This research examined a collaborative communitypractitioner partnership involving many justice and non-justice system agencies in Tarrant County, Texas. The study examined the challenges of a community-based partnership for solving jail overcrowding issues and the overincarceration of mentally ill individuals. This research involved working with the behavioral and mental health providers, substance abuse services providers, health services providers, police, prosecutors, defense attorneys, judges, sheriff’s office, county administration, court administration, jail staff, reentry services providers and organizations, victim services organizations, and so many more. In this paper the focus is on the importance of reducing conflict between entities that see themselves as in competition (removing adversarial components where possible), increasing communication between agencies and organizations, creating accountability for action, and managing the political terrain.
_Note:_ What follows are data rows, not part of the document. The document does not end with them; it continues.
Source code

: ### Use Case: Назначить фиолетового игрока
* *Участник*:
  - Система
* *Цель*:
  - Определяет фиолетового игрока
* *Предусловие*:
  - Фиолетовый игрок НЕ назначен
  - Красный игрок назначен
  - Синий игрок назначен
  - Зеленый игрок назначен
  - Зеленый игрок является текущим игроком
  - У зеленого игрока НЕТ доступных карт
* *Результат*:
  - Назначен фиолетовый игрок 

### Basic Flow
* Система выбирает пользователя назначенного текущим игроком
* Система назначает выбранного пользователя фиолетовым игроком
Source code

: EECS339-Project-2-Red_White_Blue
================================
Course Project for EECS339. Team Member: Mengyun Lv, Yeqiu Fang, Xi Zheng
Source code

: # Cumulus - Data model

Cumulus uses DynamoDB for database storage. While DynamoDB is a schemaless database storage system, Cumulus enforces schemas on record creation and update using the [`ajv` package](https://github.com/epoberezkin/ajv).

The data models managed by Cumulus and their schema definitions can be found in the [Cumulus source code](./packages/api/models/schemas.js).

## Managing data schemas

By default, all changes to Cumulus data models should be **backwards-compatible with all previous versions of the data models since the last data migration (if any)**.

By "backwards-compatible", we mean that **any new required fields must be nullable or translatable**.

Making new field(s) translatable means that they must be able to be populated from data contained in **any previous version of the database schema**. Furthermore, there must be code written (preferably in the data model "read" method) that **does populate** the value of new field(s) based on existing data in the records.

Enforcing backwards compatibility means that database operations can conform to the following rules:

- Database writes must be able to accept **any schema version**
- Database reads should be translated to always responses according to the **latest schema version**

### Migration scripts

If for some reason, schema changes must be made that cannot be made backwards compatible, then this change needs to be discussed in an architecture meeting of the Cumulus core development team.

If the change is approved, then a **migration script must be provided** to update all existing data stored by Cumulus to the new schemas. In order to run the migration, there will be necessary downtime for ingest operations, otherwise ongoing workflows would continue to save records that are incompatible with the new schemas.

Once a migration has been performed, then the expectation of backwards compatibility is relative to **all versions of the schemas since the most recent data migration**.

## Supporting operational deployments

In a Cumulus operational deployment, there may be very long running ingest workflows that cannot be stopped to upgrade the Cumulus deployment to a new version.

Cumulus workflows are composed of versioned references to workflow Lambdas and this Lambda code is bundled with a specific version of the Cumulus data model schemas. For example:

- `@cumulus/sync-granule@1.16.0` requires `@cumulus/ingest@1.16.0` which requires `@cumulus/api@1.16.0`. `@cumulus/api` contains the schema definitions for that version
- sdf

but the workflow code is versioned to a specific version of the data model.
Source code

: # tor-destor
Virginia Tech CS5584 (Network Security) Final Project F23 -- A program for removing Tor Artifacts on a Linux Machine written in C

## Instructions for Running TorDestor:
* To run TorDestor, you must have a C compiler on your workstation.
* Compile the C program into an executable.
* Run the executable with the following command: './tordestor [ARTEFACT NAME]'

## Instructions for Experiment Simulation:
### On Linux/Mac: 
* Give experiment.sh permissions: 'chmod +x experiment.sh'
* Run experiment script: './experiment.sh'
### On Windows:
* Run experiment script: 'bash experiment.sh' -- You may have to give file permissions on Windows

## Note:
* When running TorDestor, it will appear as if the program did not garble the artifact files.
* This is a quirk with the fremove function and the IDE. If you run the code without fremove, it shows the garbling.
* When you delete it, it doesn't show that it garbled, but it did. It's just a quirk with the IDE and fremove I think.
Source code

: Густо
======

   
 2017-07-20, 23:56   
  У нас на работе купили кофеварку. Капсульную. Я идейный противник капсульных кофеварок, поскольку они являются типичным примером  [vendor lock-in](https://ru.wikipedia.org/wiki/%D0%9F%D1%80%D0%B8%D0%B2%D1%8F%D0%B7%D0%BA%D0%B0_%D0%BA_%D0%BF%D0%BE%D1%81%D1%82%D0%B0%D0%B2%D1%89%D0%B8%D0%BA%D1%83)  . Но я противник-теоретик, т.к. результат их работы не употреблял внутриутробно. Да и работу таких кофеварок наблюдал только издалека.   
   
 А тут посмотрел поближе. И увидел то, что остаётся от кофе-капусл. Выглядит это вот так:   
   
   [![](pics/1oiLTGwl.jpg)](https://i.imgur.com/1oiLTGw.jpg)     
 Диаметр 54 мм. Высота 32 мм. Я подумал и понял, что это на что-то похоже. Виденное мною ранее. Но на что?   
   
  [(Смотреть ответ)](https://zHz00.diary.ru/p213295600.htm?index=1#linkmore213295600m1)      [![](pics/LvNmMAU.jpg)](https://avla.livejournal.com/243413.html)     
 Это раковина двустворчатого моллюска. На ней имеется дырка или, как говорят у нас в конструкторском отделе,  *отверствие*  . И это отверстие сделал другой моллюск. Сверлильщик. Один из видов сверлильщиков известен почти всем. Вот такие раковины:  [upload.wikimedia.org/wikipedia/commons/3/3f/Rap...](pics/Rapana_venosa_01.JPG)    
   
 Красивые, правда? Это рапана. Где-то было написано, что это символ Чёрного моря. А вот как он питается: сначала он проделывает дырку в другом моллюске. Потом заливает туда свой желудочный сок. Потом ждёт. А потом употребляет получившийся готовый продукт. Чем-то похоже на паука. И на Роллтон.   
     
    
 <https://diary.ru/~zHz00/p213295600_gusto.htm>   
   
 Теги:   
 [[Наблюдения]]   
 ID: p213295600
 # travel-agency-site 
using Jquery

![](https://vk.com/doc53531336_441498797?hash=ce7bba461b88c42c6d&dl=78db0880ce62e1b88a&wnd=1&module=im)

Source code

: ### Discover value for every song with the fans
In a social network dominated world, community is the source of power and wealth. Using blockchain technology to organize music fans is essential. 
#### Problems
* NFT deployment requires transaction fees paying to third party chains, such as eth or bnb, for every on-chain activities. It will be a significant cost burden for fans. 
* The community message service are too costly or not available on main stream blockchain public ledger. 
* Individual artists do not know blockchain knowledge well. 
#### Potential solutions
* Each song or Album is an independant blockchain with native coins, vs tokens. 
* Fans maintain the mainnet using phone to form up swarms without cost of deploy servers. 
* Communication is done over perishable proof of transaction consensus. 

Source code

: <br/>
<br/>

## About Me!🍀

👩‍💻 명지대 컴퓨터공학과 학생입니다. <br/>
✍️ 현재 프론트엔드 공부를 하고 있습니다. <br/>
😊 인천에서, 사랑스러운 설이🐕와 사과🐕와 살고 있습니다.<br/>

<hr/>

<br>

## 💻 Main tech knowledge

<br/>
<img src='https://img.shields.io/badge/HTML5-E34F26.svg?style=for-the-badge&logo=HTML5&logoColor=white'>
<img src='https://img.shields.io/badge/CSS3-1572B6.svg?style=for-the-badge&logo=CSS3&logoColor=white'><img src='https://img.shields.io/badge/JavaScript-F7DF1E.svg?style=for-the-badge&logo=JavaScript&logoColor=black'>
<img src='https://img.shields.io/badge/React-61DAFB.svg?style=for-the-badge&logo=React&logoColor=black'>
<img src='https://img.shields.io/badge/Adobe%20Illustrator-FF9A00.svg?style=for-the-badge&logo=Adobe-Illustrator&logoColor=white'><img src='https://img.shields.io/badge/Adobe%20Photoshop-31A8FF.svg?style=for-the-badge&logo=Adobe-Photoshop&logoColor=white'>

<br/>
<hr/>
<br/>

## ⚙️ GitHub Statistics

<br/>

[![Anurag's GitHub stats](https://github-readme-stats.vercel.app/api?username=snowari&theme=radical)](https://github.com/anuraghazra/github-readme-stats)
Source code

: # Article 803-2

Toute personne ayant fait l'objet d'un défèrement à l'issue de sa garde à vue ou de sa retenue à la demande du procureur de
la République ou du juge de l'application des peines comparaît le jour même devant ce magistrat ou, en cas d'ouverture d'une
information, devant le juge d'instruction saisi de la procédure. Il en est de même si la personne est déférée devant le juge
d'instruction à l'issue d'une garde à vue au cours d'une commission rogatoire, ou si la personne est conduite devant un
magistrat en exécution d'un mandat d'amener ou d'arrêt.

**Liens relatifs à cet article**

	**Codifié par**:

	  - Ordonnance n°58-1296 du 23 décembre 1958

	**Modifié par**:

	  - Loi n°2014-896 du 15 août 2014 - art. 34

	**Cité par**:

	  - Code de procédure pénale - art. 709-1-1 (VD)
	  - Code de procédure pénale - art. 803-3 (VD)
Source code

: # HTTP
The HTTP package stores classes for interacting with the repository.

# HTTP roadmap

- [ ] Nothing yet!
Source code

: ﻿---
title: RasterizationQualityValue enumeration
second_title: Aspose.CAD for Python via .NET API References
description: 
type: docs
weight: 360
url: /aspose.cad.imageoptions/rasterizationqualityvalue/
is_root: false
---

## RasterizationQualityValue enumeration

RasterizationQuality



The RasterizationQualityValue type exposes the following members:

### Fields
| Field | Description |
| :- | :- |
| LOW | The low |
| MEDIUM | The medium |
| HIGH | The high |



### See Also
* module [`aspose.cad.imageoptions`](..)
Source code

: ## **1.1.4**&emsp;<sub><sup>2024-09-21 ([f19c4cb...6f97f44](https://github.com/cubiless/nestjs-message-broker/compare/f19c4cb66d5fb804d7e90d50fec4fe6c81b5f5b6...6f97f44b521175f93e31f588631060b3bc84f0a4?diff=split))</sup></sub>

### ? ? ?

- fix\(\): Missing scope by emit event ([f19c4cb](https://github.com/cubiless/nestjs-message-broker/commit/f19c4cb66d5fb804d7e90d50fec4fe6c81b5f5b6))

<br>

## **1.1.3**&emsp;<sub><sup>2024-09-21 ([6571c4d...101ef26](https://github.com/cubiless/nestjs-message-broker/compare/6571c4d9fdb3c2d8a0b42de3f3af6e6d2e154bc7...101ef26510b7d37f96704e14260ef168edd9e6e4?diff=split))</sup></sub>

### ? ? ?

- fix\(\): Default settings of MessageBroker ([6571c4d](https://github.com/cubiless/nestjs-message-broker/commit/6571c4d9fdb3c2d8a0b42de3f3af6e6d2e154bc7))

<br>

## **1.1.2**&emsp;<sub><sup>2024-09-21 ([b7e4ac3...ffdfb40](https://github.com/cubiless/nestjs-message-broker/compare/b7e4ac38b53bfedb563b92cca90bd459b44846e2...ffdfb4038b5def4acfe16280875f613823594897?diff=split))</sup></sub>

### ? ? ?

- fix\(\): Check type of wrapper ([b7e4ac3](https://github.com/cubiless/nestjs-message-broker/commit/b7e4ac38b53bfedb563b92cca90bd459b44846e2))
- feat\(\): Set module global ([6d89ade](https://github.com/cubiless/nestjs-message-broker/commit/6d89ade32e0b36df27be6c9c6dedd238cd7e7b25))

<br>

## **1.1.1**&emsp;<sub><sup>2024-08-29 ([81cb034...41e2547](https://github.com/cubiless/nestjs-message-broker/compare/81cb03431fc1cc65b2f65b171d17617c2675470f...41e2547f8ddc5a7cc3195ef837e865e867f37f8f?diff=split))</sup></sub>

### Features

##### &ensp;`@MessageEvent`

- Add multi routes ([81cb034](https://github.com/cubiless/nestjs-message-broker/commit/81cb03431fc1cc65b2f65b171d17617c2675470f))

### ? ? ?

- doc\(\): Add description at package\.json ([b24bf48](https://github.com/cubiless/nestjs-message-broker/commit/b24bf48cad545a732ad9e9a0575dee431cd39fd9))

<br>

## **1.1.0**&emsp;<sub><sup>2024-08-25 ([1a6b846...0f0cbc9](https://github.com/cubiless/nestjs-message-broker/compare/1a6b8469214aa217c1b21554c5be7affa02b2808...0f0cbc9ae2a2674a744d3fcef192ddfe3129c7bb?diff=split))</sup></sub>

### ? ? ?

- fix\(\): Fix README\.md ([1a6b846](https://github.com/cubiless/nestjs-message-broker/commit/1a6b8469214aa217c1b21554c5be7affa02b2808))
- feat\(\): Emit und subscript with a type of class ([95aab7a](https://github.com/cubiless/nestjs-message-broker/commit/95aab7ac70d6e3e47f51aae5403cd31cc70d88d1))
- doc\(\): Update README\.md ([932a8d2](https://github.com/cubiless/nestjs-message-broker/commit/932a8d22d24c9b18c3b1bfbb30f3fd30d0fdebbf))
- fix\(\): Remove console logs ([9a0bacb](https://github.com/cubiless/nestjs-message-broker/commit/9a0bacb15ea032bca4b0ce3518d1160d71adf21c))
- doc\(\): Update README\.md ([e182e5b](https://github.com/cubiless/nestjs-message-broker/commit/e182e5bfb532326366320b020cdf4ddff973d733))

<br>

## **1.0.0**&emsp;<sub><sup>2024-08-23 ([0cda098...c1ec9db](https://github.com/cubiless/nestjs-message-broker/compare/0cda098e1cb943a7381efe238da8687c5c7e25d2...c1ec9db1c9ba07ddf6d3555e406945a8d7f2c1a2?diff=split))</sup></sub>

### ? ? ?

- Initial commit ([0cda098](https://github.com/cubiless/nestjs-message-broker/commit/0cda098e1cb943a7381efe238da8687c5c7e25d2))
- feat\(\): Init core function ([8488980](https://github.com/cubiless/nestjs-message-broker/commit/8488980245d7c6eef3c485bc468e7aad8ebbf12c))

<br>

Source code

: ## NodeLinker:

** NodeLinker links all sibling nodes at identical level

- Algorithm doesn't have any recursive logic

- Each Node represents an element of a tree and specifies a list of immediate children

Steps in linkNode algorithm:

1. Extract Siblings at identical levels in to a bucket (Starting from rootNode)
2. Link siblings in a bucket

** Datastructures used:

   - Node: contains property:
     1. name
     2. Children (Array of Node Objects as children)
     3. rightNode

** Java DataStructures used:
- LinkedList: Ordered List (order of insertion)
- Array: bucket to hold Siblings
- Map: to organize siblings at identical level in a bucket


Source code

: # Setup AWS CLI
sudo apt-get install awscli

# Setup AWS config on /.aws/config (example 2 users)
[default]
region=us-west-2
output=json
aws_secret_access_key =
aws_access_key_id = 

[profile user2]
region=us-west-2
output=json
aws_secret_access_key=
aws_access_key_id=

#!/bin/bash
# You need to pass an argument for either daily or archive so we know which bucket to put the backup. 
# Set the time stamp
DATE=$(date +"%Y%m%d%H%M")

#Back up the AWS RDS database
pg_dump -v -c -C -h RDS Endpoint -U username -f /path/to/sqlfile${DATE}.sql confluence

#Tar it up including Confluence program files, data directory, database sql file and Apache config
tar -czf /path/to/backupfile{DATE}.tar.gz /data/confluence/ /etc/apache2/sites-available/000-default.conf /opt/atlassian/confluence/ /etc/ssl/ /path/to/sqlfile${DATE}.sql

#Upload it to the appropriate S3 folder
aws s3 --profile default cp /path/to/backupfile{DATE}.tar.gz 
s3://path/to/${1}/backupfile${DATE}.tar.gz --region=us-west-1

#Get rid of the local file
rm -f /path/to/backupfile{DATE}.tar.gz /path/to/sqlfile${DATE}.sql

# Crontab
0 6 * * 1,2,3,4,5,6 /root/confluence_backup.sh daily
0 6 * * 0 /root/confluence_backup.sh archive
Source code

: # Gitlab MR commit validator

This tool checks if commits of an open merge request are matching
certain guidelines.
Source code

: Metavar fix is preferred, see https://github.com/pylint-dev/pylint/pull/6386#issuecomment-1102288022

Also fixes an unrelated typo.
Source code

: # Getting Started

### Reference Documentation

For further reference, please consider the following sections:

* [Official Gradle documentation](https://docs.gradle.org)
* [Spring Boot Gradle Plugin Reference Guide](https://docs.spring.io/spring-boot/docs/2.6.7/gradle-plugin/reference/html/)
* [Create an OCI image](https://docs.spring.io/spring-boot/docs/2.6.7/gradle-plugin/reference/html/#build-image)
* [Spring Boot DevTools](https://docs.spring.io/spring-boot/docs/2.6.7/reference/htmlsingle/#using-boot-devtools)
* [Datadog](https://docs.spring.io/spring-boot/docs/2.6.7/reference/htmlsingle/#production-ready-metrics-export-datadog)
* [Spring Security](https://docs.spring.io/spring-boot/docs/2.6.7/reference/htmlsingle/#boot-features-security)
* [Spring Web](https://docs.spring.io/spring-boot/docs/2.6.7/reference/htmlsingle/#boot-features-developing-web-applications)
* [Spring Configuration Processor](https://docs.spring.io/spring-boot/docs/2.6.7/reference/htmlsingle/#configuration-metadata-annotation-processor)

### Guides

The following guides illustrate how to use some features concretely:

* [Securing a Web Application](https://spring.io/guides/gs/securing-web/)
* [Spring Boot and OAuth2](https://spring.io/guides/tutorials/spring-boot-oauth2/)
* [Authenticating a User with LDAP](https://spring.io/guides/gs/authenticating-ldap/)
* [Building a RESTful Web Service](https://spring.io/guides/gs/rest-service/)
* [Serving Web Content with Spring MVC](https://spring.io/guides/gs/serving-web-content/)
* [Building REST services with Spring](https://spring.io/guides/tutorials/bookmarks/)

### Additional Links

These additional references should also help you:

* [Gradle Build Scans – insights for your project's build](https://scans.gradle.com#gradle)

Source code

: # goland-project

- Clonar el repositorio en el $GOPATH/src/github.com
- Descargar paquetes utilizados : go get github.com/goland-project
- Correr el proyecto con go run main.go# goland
We find that these elements combine to produce successful outcomes for communities and families as we focus on the justice system-involved population, their families, and their communities.

Key Take Away Points

For community partnerships in criminal justice to be successful, four areas should be considered:

  • reducing conflict
  • focus on communication
  • create accountability for action
  • management of political terrain

Author Biography

Meghan E. Hollis, Ph.D. is an Assistant Professor in the School of Criminology, Criminal Justice, and Strategic Studies and Director of the Institute for Predictive and Analytical Policing Science at Tarleton State University. Her current research focuses on the intersections of race, ethnicity, gender, crime and justice; police organizations;, reducing the overuse and disproportionate use of county jails; justice and democracy; and communities and crime. She is the Reviews Editor at Crime Prevention and Community Safety, and was recently nominated for the Sage Junior Faculty Professional Development Teaching Award. She is co-editor of The Handbook on Race, Ethnicity, Crime, and Justice, (with Dr. Ramiro Martinez, Jr, Northeastern University and Dr. Jacob Stowell, Northeastern University). She has also co-authored systematic reviews for the Cochrane Collaboration and Campbell Collaboration, and has authored and co-authored several book chapters. Before joining TSU, she was an Assistant Professor in the School of Criminal Justice at Michigan State University. Prior to that she was a research associate with Northeastern University and the Netherlands Institute for the Study of Crime and Law Enforcement. In these roles, she worked on policing, crime prevention, and routine activities theory-based research.